She recently completed her tenure as a member of Houston Grand Opera’s prestigious Studio, where her performances also included excerpts of Clarice in La pietra del paragone, Juno in Semele, and Madame de la Haltière in Cendrillon in addition to covering David in Saul. She is a former two-time member of the Santa Fe Opera Apprentice Singer program at which she sang Vaughn Williams’ Serenade to Music opening the company’s concert feature Renée Fleming, performed scenes of the Orfeo in Orfeo ed Euridice and Zita in Gianni Schicchi, and covered Pasqualita in Adams’ Doctor Atomic and Grandmother Buryjovka in Jenufa. Upon the culmination of her work with Santa Fe Opera, she won the Campbell/Wachter Scholarship Award. She is also a former Apprentice Artist of Des Moines Metro Opera.
On the concert stage, she has also sung Haydn’s Theresienmesse with the Waterloo/Cedar Falls Symphony and holds in her repertoire Handel’s Messiah, de Haan’s Nervaal’s Poems, Berlioz’s Les nuits d’Ete, Copland’s Old American Songs, Elgar’s Sea Pictures, and Mahler’s Des Knaben Wunderhorn.
Ms. Lensing was the 2018 first prize winner of Houston Grand Opera’s Eleanor McCollum Competition. Most recently in 2020, she won first prize in Shreveport Opera’s Mary Jacobs Smith Singer of the Year Competition and second place in the Gulf Coast Region of the Metropolitan Opera National Council Auditions. She earned both her Master of Music and Bachelor of Music degrees from the University of Northern Iowa, at which she sang Maurya in Riders to the Sea.
Raves
“Leia Lensing, a mezzo whose low register revealed notable lushness, excelled in the title role. Her innately eloquent phrasing gave considerable emotional depth to Savitri’s fear, faith, and foresight.”

[Collected data entries]
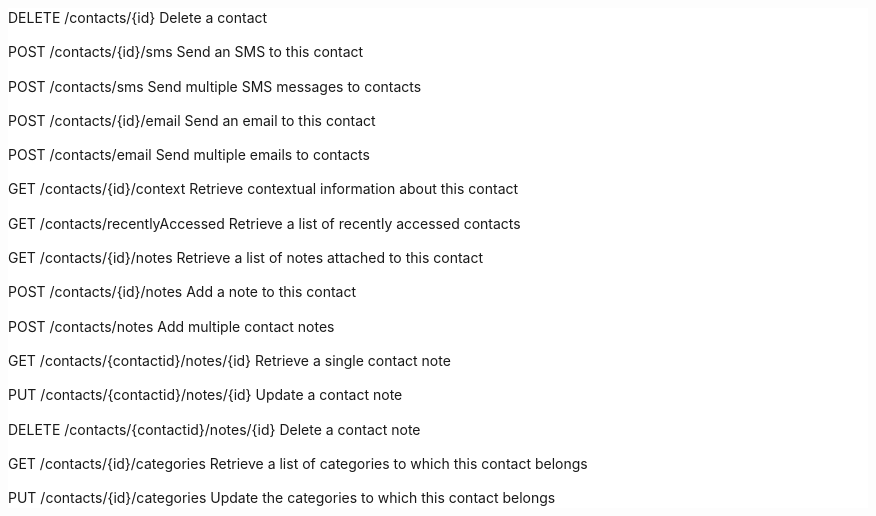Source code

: DELETE
​/contacts​/{id}
Delete a contact

POST
​/contacts​/{id}​/sms
Send an SMS to this contact

POST
​/contacts​/sms
Send multiple SMS messages to contacts

POST
​/contacts​/{id}​/email
Send an email to this contact

POST
​/contacts​/email
Send multiple emails to contacts

GET
​/contacts​/{id}​/context
Retrieve contextual information about this contact

GET
​/contacts​/recentlyAccessed
Retrieve a list of recently accessed contacts

GET
​/contacts​/{id}​/notes
Retrieve a list of notes attached to this contact

POST
​/contacts​/{id}​/notes
Add a note to this contact

POST
​/contacts​/notes
Add multiple contact notes

GET
​/contacts​/{contactid}​/notes​/{id}
Retrieve a single contact note

PUT
​/contacts​/{contactid}​/notes​/{id}
Update a contact note

DELETE
​/contacts​/{contactid}​/notes​/{id}
Delete a contact note

GET
​/contacts​/{id}​/categories
Retrieve a list of categories to which this contact belongs

PUT
​/contacts​/{id}​/categories
Update the categories to which this contact belongs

● **PROBLEMS TO SOLVE**:
[a] Answer these questions from the biography of Leia Lensing:
(i) What award did she win upon the culmination of her work with Santa Fe Opera?
(ii) With which orchestra did she sing Haydn's Theresienmesse?
(iii) In what year did she win first prize in Houston Grand Opera's Eleanor McCollum Competition?
[b] Turn the paragraph of the biography of Leia Lensing that begins "Ms. Lensing was the 2018 first prize winner" into a brief list that keeps its main facts.

● **REPLIES**:
[a]
(i) The Campbell/Wachter Scholarship Award
(ii) The Waterloo/Cedar Falls Symphony
(iii) 2018

[b]
- 2018: first prize, Houston Grand Opera's Eleanor McCollum Competition
- 2020: first prize, Shreveport Opera's Mary Jacobs Smith Singer of the Year Competition
- 2020: second place, Gulf Coast Region of the Metropolitan Opera National Council Auditions
- Education: Master of Music and Bachelor of Music from the University of Northern Iowa, where she sang Maurya in Riders to the Sea